La première rencontre, le premier choc, fut celui du style et de la voix inimitable de l'écrivain, qui disait ce que mes vingt ans souhaitaient entendre, avec impatience : il n’y a qu’un problème philosophique vraiment sérieux : juger si la vie vaut ou ne vaut pas d’être vécue. Au sortir de la guerre, la rigueur de Sisyphe allait droit au cœur autant qu’à la raison.
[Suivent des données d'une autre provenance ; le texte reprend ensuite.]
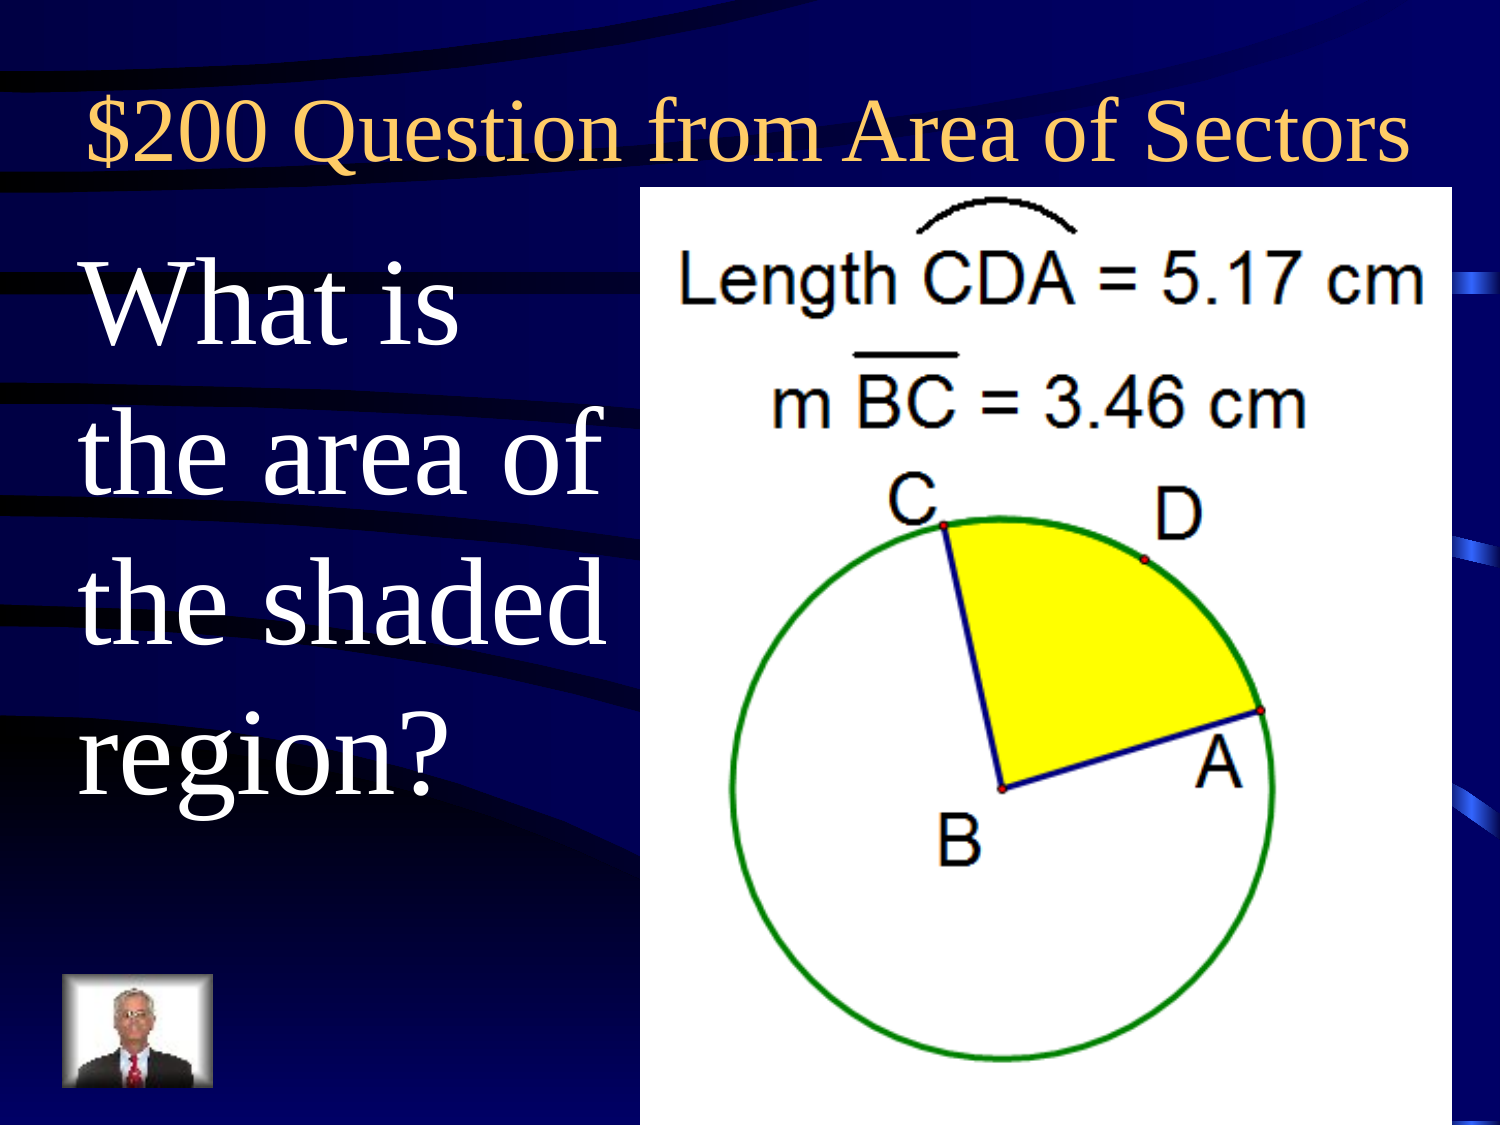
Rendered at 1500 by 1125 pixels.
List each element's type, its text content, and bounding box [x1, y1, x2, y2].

La seconde rencontre fut ce jour miraculeux – autour de Pâques 1953 – où nous nous retrouvâmes par hasard en tête à tête dans une auberge de Cabris, dans l’arrière-pays niçois. Nous ne nous perdrions plus de vue.

La personne de Camus, son sourire, son accent, son élégance et sa simplicité, sa disponibilité, puis nos échanges épistolaires (ici 28 lettres données), nos entrevues, l’aventure de la création théâtrale, sa pièce Les Justes, l’amitié grandissante et le coup terrible de sa mort… je vais essayer, après tant d’années, avant que tout ne s’efface et que ma mémoire ne se brouille, d’effectuer cette descente dans ce que je n’ai pas oublié, que j’avais enfoui au plus profond puisque c’est ce que j’avais de plus précieux. » B.-M.